Exercise:
Nothing but an exact repetition of the listing should be returned.

──────── Material to process ────────

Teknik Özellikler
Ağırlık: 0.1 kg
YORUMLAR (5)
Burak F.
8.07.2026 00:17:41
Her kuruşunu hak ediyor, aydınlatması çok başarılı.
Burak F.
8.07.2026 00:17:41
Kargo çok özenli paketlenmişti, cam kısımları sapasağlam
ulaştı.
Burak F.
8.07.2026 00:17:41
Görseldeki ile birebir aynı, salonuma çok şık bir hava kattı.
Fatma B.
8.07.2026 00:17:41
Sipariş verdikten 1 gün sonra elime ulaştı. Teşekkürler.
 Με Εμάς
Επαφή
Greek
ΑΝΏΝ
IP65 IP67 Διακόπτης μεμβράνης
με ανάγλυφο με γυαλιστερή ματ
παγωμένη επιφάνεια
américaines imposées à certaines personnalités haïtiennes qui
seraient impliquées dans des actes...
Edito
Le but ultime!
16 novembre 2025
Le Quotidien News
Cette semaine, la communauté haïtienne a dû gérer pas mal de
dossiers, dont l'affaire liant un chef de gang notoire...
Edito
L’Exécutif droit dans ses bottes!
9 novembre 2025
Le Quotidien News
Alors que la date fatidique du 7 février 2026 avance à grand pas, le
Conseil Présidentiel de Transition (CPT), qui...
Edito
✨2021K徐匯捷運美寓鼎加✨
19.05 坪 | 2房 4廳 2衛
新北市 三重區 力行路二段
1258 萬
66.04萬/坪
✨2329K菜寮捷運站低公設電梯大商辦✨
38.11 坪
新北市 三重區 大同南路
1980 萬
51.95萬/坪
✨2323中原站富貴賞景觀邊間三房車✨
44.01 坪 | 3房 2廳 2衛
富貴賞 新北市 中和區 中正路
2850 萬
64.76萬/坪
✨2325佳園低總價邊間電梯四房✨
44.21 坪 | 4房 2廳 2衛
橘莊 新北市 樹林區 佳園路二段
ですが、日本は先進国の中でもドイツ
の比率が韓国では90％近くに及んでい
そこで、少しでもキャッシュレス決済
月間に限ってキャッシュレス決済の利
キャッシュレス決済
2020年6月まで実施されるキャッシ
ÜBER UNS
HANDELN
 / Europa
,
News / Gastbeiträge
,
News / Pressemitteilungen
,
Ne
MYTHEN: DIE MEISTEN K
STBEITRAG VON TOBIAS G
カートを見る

────────

Output of the task:
Teknik Özellikler
Ağırlık: 0.1 kg
YORUMLAR (5)
Burak F.
8.07.2026 00:17:41
Her kuruşunu hak ediyor, aydınlatması çok başarılı.
Burak F.
8.07.2026 00:17:41
Kargo çok özenli paketlenmişti, cam kısımları sapasağlam
ulaştı.
Burak F.
8.07.2026 00:17:41
Görseldeki ile birebir aynı, salonuma çok şık bir hava kattı.
Fatma B.
8.07.2026 00:17:41
Sipariş verdikten 1 gün sonra elime ulaştı. Teşekkürler.
 Με Εμάς
Επαφή
Greek
ΑΝΏΝ
IP65 IP67 Διακόπτης μεμβράνης
με ανάγλυφο με γυαλιστερή ματ
παγωμένη επιφάνεια
américaines imposées à certaines personnalités haïtiennes qui
seraient impliquées dans des actes...
Edito
Le but ultime!
16 novembre 2025
Le Quotidien News
Cette semaine, la communauté haïtienne a dû gérer pas mal de
dossiers, dont l'affaire liant un chef de gang notoire...
Edito
L’Exécutif droit dans ses bottes!
9 novembre 2025
Le Quotidien News
Alors que la date fatidique du 7 février 2026 avance à grand pas, le
Conseil Présidentiel de Transition (CPT), qui...
Edito
✨2021K徐匯捷運美寓鼎加✨
19.05 坪 | 2房 4廳 2衛
新北市 三重區 力行路二段
1258 萬
66.04萬/坪
✨2329K菜寮捷運站低公設電梯大商辦✨
38.11 坪
新北市 三重區 大同南路
1980 萬
51.95萬/坪
✨2323中原站富貴賞景觀邊間三房車✨
44.01 坪 | 3房 2廳 2衛
富貴賞 新北市 中和區 中正路
2850 萬
64.76萬/坪
✨2325佳園低總價邊間電梯四房✨
44.21 坪 | 4房 2廳 2衛
橘莊 新北市 樹林區 佳園路二段
ですが、日本は先進国の中でもドイツ
の比率が韓国では90％近くに及んでい
そこで、少しでもキャッシュレス決済
月間に限ってキャッシュレス決済の利
キャッシュレス決済
2020年6月まで実施されるキャッシ
ÜBER UNS
HANDELN
 / Europa
,
News / Gastbeiträge
,
News / Pressemitteilungen
,
Ne
MYTHEN: DIE MEISTEN K
STBEITRAG VON TOBIAS G
カートを見る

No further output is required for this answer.